Strategische Analysen

Das GIGA stellt umfassende Einschätzungen zu Regionen und Entwicklungen zur Verfügung. So schreibt es für das BMZ Politökonomische Kurzanalysen (PÖK) und misst Krisenindikatoren.


Politökonomische Kurzanalysen

Die Politikökonomischen Kurzanalysen (PÖK) sind unabhängige Länderanalysen die unter der Regie des GIGA erstellt werden. Sie sind Teil des vom Bundesministerium für wirtschaftliche Zusammenarbeit und Entwicklung (BMZ) am GIGA geförderten Projekts „Context Matters“. Die Gutachten erfassen unter anderem die Macht- und Konfliktmuster eines Landes in bewertender und stark verdichteter Form. Sie liefern einen wissenschaftlich fundierten Beitrag dazu, dass Länderportfolios im Rahmen der bilateralen Entwicklungszusammenarbeit entsprechend konfliktsensibel und unter Good-Governance-Gesichtspunkten gestaltet werden. Sie sind deshalb eng mit der Krisenindikatorenmessung des BMZ verknüpft.

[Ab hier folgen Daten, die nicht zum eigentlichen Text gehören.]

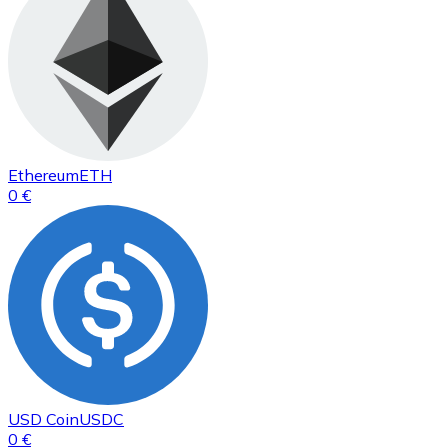
Ethereum
ETH
0 €
USD Coin
USDC
0 €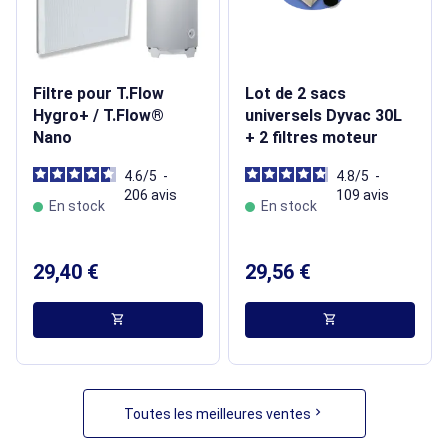
Filtre pour T.Flow
Lot de 2 sacs
Hygro+ / T.Flow®
universels Dyvac 30L
Nano
+ 2 filtres moteur
4.6
/
5
-
4.8
/
5
-
206
avis
109
avis
En stock
En stock
29,40 €
29,56 €
shopping_cart
shopping_cart
chevron_right
Toutes les meilleures ventes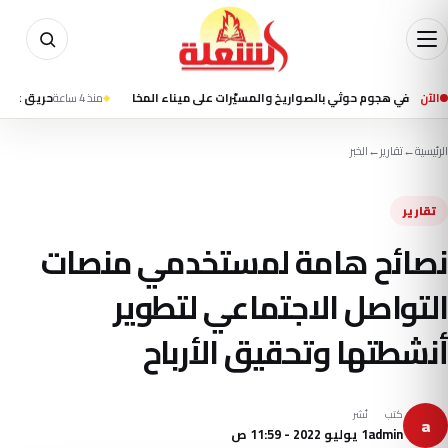
الآن
منذ 4 ساعة
حريق على متن سفينة
الرئيسية
←
تقارير
←
الخبر
تقارير
نصائح هامة لمستخدمي منصات
التواصل الاجتماعي لتطوير
أنشطتها وتحقيق الأرباح
كتب
نُشر
a
admin
1 يوليو 2022 - 11:59 ص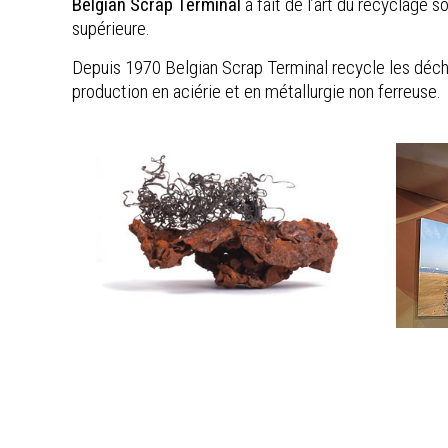
Belgian Scrap Terminal
a fait de l’art du recyclage s
supérieure.
Depuis 1970 Belgian Scrap Terminal recycle les déche
production en aciérie et en métallurgie non ferreuse.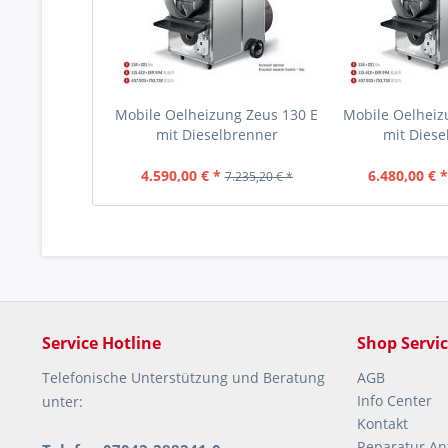
Mobile Oelheizung Zeus 130 E
Mobile Oelheiz
mit Dieselbrenner
mit Diese
4.590,00 € *
6.480,00 € 
7.235,20 € *
Service Hotline
Shop Servi
Telefonische Unterstützung und Beratung
AGB
Info Center
unter:
Kontakt
Reparatur An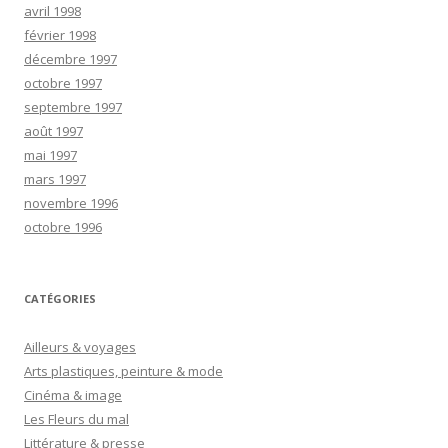
avril 1998
février 1998
décembre 1997
octobre 1997
septembre 1997
août 1997
mai 1997
mars 1997
novembre 1996
octobre 1996
CATÉGORIES
Ailleurs & voyages
Arts plastiques, peinture & mode
Cinéma & image
Les Fleurs du mal
Littérature & presse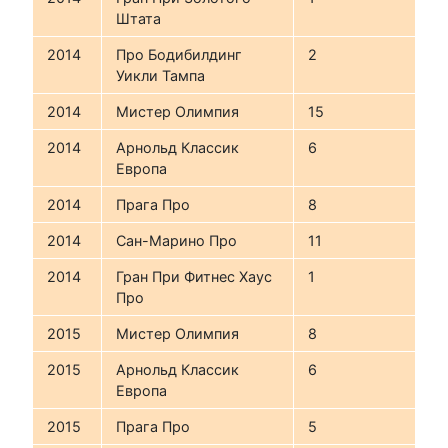
Штата
2014
Про Бодибилдинг
2
Уикли Тампа
2014
Мистер Олимпия
15
2014
Арнольд Классик
6
Европа
2014
Прага Про
8
2014
Сан-Марино Про
11
2014
Гран При Фитнес Хаус
1
Про
2015
Мистер Олимпия
8
2015
Арнольд Классик
6
Европа
2015
Прага Про
5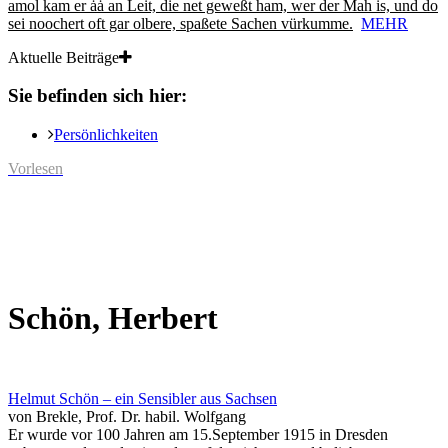
amol kam er ȧȧ an Leit, die net geweßt ham, wer der Mah is, und do
sei noochert oft gar olbere, spaßete Sachen vürkumme.
MEHR
Aktuelle Beiträge
Sie befinden sich hier:
Persönlichkeiten
Vorlesen
Schön, Herbert
Helmut Schön – ein Sensibler aus Sachsen
von Brekle, Prof. Dr. habil. Wolfgang
Er wurde vor 100 Jahren am 15.September 1915 in Dresden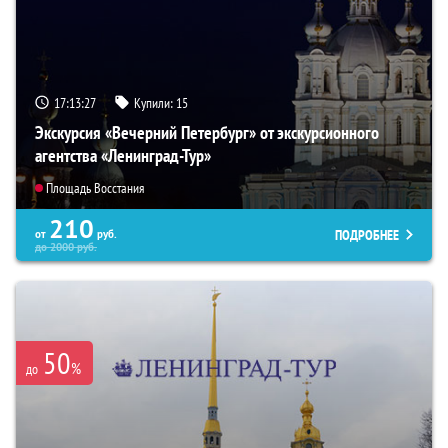
17:13:26
Купили:
15
Экскурсия «Вечерний Петербург» от экскурсионного
агентства «Ленинград-Тур»
Площадь Восстания
210
ПОДРОБНЕЕ
от
руб.
до
2000
руб.
50
%
до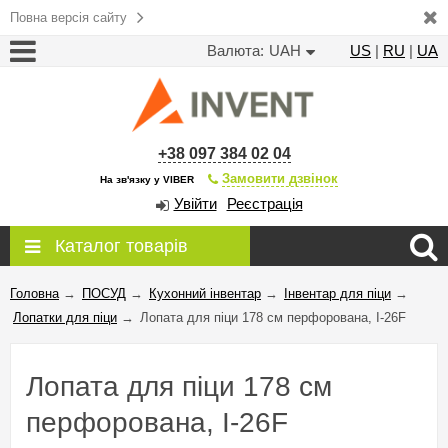
Повна версія сайту
Валюта:
UAH
US
|
RU
|
UA
+38 097 384 02 04
Замовити дзвінок
На зв'язку у VIBER
Увійти
Реєстрація
Каталог товарів
Головна
→
ПОСУД
→
Кухонний інвентар
→
Інвентар для піци
→
Лопатки для піци
→
Лопата для піци 178 см перфорована, I-26F
Лопата для піци 178 см
перфорована, I-26F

Um den hohen Standard der Gutachten sicherzustellen, durchlaufen die PÖK eine am GIGA angesiedelte Qualitätskontrolle. Wenn nicht von den GIGA-MitarbeiterInnen selbst, werden die Expertisen in enger Kooperation mit ausgewiesenen Landeskennern aus dem Universitätsbereich und anderen außeruniversitären Forschungseinrichtungen erstellt. Am GIGA koordiniert Dr. Michael Radseck die Erstellung der Gutachten.

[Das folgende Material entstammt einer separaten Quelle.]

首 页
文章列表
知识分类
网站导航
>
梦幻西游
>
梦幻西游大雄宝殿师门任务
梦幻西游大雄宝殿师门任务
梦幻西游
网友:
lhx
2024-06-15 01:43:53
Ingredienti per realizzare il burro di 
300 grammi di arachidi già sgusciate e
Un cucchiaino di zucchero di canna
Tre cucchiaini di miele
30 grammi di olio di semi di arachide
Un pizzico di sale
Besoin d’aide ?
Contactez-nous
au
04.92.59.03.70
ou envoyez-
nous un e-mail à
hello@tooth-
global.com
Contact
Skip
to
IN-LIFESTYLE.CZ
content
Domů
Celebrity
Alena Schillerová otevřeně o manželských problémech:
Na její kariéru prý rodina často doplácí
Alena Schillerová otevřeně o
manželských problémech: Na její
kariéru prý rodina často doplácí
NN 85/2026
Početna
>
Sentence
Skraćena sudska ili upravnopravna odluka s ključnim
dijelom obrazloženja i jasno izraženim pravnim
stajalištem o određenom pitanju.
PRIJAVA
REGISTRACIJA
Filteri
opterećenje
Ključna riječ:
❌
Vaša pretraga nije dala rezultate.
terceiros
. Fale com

Kontakt für weitere Informationen zu den PÖK ist das Referat 401 "Sektorale und thematische Grundsätze, Governance, Demokratie und Rechtsstaatlichkeit" des BMZ.

Kontakt: RL401@bmz.bund.de


BMZ-Eskalationspotenzialanalyse (ESKA)

Die jährliche „BMZ-Eskalationspotenzialanalyse“ (ESKA; ehemals „Krisenfrühwarnung für das BMZ“) ermittelt innerstaatliche Gewaltneigungen in sämtlichen Kooperationsländern der staatlichen deutschen Entwicklungszusammenarbeit. Die Erhebung ist Teil des vom Bundesministerium für wirtschaftliche Zusammenarbeit und Entwicklung (BMZ) am GIGA geförderten Projekts „Context Matters“.

Die Messung dient dem Ministerium zur Krisenfrüherkennung im Rahmen der Präventionspolitik. Ihre Ergebnisse sind wesentliche Grundlage für bindende Vorgaben an die Durchführungsorganisationen der staatlichen deutschen Entwicklungszusammenarbeit. Mit dem direkten Eingang von wissenschaftlichen Erkenntnissen in die politische Praxis steht die Krisenfrühwarnung für das BMZ beispielhaft für eine gelungene Kooperation zwischen Wissenschaft und Politik. Während die Qualität der Politik von den externen Anstößen profitiert, weist die Wissenschaft ihre unmittelbare praktische Relevanz nach.